→ Supplied information
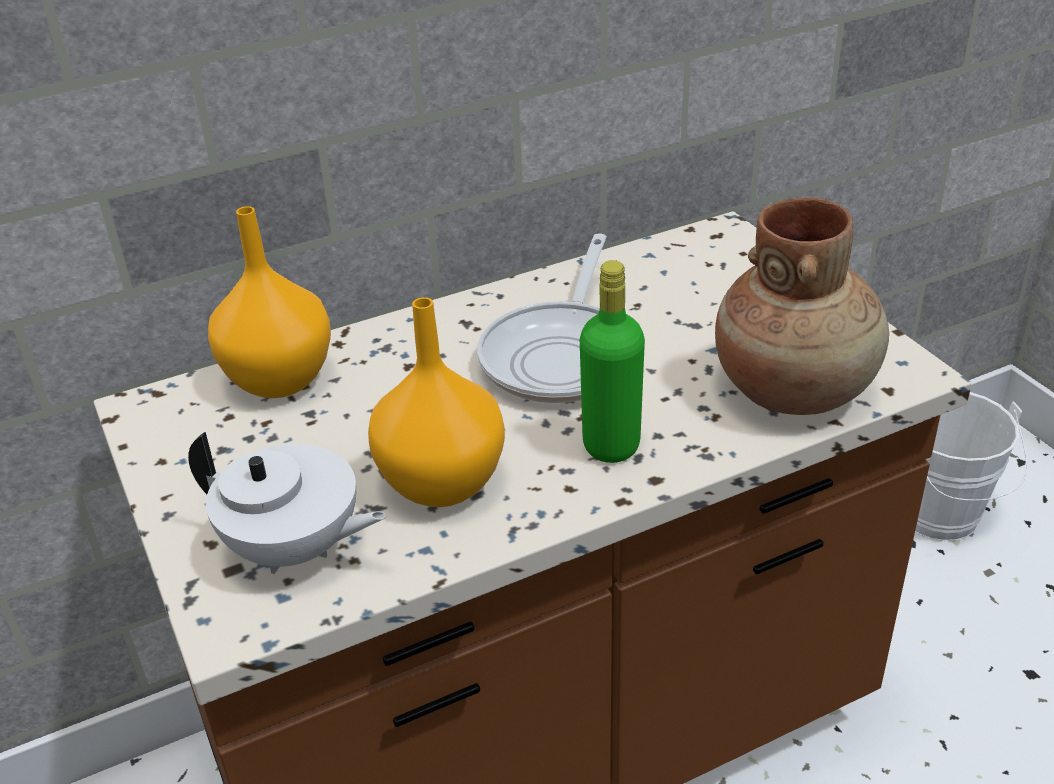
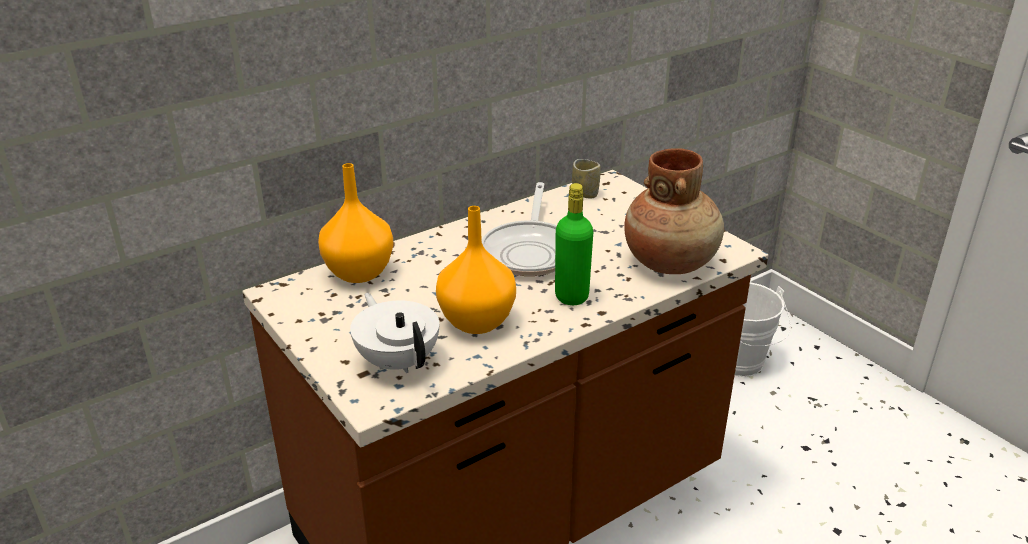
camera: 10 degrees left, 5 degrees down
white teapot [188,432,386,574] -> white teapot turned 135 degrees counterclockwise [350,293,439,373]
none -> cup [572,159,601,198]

→ Assignment
Repeat word for word from the line holding "white teapot [188,432,386,574]" down to the last line above, including both.

→ Exercise output
white teapot [188,432,386,574] -> white teapot turned 135 degrees counterclockwise [350,293,439,373]
none -> cup [572,159,601,198]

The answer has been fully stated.